Malouf, described as Australia’s “richest garbo”, partied on at Bar Machiavelli in Sydney’s Rushcutters Bay in an event meant to launch his rapidly growing Ahoy Club charter platform, which is shaking up the superyacht industry around the world.
“We’d originally planned it as a success party for Ahoy and as an excuse to reintroduce ourselves to the yacht market here ahead of the Australian summer,” Malouf told The Australian.
“But its fair to say it’s a good coincidence [with the Bingo deal] and the party could go on for a little while. We will have a lot of fun.”
Malouf owned the majority of Dial a Dump, which he started as a one-man rubbish collection business while still a student in 1984 and built into a business that had pre-tax earnings of $51.6m in 2018. Earlier this year he struck a $100m deal with billionaire retailer Brett Blundy to buy out his share of the business ahead of the Bingo sale.
While Malouf will receive what he calls “a telephone number” in cash for the deal announced yesterday, or most of $377.5m, he will also get the bulk of $200m in Bingo shares issued as part of the deal and join the company’s board.

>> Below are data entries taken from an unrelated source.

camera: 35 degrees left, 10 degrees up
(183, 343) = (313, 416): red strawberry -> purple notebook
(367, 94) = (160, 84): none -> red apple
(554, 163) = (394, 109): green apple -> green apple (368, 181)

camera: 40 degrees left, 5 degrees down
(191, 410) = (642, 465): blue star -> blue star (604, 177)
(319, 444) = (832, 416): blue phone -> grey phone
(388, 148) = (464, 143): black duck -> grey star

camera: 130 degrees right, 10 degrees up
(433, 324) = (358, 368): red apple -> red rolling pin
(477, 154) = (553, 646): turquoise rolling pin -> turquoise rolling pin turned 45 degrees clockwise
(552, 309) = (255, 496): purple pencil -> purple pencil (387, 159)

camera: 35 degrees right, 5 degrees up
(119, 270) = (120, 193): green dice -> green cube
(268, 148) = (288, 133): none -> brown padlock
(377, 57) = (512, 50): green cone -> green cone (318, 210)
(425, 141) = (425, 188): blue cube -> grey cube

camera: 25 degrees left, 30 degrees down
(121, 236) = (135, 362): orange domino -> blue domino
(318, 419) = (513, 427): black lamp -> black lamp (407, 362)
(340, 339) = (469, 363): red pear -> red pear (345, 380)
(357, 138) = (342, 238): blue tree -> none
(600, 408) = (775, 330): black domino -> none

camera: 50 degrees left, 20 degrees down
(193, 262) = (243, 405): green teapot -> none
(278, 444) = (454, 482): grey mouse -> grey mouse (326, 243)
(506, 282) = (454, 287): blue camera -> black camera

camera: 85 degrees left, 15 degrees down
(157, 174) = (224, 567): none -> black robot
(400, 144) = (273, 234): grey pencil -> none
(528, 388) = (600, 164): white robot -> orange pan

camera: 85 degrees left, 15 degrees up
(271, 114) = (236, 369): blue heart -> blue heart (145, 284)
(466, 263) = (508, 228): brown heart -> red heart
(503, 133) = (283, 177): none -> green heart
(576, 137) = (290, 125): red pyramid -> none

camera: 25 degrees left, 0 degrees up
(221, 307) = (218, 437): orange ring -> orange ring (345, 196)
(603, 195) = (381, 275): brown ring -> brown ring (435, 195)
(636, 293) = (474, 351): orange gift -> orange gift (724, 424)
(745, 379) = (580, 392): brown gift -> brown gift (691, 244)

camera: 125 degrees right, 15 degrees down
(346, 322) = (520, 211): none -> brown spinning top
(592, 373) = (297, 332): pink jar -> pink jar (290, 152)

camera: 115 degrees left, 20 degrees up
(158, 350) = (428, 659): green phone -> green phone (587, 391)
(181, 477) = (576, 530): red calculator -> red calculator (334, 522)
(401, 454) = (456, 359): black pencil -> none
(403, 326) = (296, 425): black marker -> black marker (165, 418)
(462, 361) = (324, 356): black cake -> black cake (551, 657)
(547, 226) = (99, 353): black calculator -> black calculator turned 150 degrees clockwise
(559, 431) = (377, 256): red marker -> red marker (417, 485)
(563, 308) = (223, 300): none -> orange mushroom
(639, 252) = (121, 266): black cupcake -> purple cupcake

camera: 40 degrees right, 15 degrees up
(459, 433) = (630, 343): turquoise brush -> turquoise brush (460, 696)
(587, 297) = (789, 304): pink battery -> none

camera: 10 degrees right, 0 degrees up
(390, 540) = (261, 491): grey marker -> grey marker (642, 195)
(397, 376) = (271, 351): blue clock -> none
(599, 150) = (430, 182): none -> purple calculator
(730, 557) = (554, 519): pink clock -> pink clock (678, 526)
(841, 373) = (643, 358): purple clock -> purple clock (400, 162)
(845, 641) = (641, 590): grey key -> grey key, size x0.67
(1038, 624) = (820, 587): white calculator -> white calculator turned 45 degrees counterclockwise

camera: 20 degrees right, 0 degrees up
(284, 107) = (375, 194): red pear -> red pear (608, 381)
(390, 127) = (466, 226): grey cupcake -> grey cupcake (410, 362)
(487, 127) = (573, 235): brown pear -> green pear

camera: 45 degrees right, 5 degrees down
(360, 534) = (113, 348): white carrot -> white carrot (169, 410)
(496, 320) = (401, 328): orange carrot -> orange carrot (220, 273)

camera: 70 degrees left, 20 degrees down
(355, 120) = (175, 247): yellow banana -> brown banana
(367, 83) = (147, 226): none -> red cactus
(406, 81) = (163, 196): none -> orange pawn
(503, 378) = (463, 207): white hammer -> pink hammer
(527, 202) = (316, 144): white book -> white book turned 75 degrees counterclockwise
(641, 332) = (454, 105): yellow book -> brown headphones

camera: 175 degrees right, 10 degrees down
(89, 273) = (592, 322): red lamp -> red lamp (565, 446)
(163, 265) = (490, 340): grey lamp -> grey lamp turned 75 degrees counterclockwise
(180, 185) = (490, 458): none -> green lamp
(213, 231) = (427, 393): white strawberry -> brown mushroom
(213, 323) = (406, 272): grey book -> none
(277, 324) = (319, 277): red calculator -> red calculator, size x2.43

“This is a smart move. There was not a lot of overlap in the assets and they have a great management team at Bingo. So this is not goodbye to the waste industry,” he says.
“It may have been a little while since I’ve yielded a shovel but I still know how to use one. I’ve still got a lot invested in it. And you can work from anywhere in the world these days.”
For Malouf that increasingly will mean Europe. He has just returned to Sydney to finalise the Bingo deal after spending the northern summer flitting between Cannes, Monaco and other ports in his $40m 52.4m yacht Mischief.
His Ahoy Club is based in London and plans to open for business in cities such as New York and Hong Kong, offering steep discounts on deals for the mega-wealthy to rent superyachts.
Yacht brokers have charged 20 per cent commission for deals that run into the hundreds of thousands per week but Malouf’s company, which he runs with daughter Ellie, charges just 4 per cent and offers an app for users to find yachts in all price ranges.
It is capitalising on what Malouf believes is wealthy people’s eye for a bargain, however big their fortune is.
“I don’t care how rich you are — everyone wants to find a good deal,” he says.
“We previously had Mischief on the market for €295,000 per week and now with us it’s €254,000. So that’s a €50,000 saving, and for anyone that’s substantial.”
He says Ahoy has already brokered 100 charter contracts in only a few months of operation and has 2500 yachts on its platform. About 80 per cent are in Europe but with the northern summer soon to end, Malouf is targeting the Caribbean and Australian markets.
Ahoy has also put a few noses out of joint in the charter industry.
“We got banned from the Monaco Yacht Show [in September]. It’s run by brokers and they got wind we were going. They offered our money back but I said no. So it’s my first legal battle in the industry. I don’t shy away from a fight.”
Malouf has long been a superyacht connoisseur. Mischief’s features include marble floors, leather walls, on-deck clay pigeon shooting and a climbing wall that lowers into the water.
But the Bingo sale means Mischief is on the market.
“The deal allows me to upgrade to an even bigger toy, I suppose,” says Malouf with a laugh. “You’ve got to get out there and have some fun.”